Hernandez credits De Anza with helping foster that interest. “De Anza is a place where you can find community, which can be rare at many colleges,” Hernandez said. “You can get a lot of assistance from professors and staff, who are there for you.”
The $1,500 Trustee Scholarship is awarded by the Foothill-De Anza district board of trustees to a student who shows strong academic performance and will be returning to De Anza in the following year.
During the worst months of the COVID-19 pandemic, Danny Nguyen found himself juggling responsibilities as a college student and a caregiver at a residential facility for seniors with dementia.
Working 40 hours a week, Nguyen says he did homework during breaks between helping residents eat their meals or get ready for bed. When everyone on the floor tested positive for the coronavirus, Nguyen said he studied Calculus while wearing a protective mask and gown.
Nguyen, who was born in Vietnam and emigrated with his family as a baby, is majoring in Psychology and Biology. He plans to graduate next year and transfer to a university where he can pursue his interest in neuroscience. Though his job at the care facility was stressful, Nguyen said it helped him learn about the power of empathy and was inspired by the residents he came to know.
Both science and the humanities are longtime interests for Nguyen, 20. While at De Anza, he’s taken Honors classes, joined the Humanities Mellon Scholars program and participated in the Asian Pacific American Leadership Institute – taking part in efforts to counter anti-Asian racism during the pandemic.

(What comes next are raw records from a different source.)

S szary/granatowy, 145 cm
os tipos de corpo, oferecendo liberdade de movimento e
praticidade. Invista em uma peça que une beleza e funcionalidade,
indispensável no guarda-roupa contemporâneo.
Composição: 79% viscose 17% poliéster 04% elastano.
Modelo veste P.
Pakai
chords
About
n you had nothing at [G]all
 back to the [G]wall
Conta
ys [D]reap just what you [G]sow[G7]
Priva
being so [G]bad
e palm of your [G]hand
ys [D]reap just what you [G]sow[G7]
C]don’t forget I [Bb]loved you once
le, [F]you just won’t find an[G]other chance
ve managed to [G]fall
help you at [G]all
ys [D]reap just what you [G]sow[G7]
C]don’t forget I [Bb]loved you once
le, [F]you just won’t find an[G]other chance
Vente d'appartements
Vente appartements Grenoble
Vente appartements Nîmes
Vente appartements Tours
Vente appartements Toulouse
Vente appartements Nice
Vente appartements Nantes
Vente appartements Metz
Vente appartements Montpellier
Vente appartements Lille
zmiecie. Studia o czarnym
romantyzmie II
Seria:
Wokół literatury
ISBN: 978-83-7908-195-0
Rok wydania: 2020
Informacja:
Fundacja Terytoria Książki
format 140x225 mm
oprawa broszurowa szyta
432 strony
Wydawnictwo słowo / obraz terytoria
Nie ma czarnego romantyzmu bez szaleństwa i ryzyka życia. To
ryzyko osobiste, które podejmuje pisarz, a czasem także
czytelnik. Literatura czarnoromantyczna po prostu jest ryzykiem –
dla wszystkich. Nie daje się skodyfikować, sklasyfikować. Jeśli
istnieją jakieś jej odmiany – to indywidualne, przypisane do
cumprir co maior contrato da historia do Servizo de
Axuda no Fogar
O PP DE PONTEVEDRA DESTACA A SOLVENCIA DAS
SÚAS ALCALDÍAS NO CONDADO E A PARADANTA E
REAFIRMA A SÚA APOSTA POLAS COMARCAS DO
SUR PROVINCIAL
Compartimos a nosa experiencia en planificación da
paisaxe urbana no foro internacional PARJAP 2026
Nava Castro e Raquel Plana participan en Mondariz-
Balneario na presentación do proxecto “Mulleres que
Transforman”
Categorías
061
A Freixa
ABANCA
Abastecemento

Nguyen said he enjoyed writing poetry with the encouragement of English instructor Christine Chai and also was inspired by Math instructor Salvador Guerrero, who helped Nguyen see connections between Calculus and creativity.
College has been difficult in other ways, however. Along with balancing work and school, Nguyen said he’s been diagnosed with sleep apnea, which often leaves him tired and unable to concentrate – leading him to drop several classes along the way.
Despite those challenges, Nguyen said he’s found support from “incredibly amazing” instructors and counselors at De Anza. He recently advised a younger cousin to enroll at the college. “There are just so many opportunities and resources here,” he said.